Perahu kayu pun putar haluan mengarah Pulau Onrust. Deru mesin yang khas, membelai telinga saat lima menit meluncur membelah laut biru yang menghitam. Menunjukkan bahwa perairan itu cukup dalam, terbayang kapal - kapal samudera besar dari berbagai penjuru dunia singgah di pulau penting di berbagai jaman ini.
Pernah pulau yang tak terlalu luas itu, menjadi galangan kapal-kapal belanda, juga rumah tahanan, lalu pernah menjadi pembuangan penderita kusta, dan karantina ibadah haji. Kini hanya ada beberapa bangunan kuno besar yang utuh terpelihara. Satu diifungsikan sebagai museum Barang-barang peninggalan lama. Seperti. Sepatu besi yang berfungsi seperti alat pasung tawanan di kaki.pasak paku kuno, foto hitam putih.
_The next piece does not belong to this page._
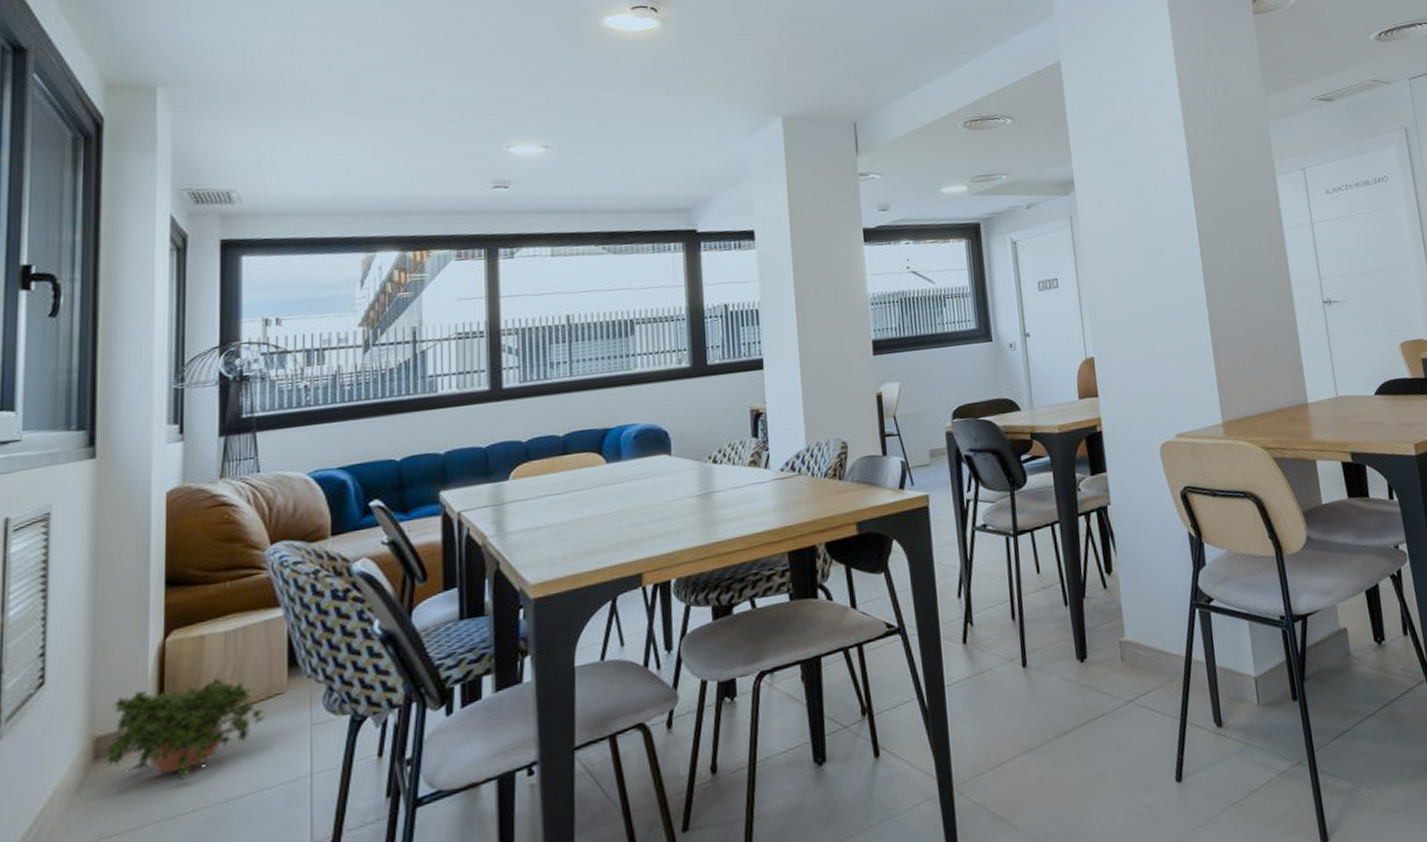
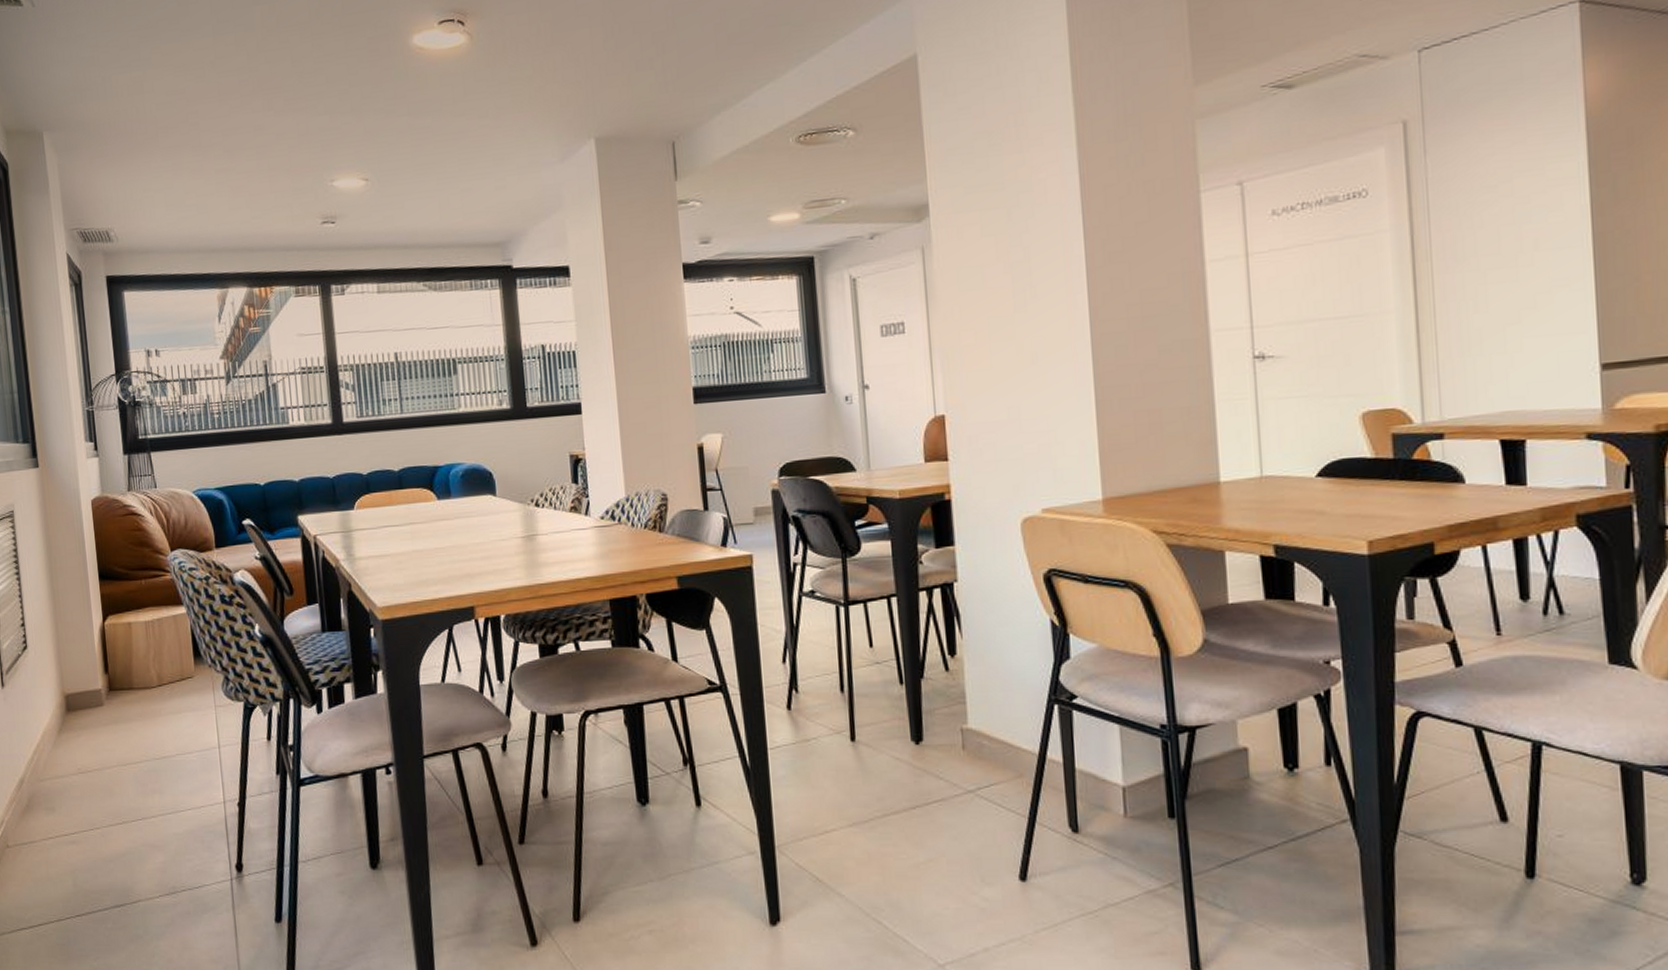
potted plant: present [102,677,266,781] -> none [72,658,182,737]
Maket miniataur Onrust dari jaman ke jaman, cukup dimanjakan juga mata kita.
Lalu ada juga emoat ruangan bekas penjara, ruang interogasi dan penyiksaan. Juga ada manekin yang ekspresi wajahnya amat seram dsn menggambarkan tawanan berbaju hitam hitam, berjadapan dengan tentata VOC yang berseragam putih putih megah. Dari paparan yang disampaikan pemandu grup turis. Disampaikan ada kenyataan menyeramkan berkait dengan isi tawanan di ruangan yang hanya 10 x 10 meter persegi, bisa dipadatkan 100 tawanan.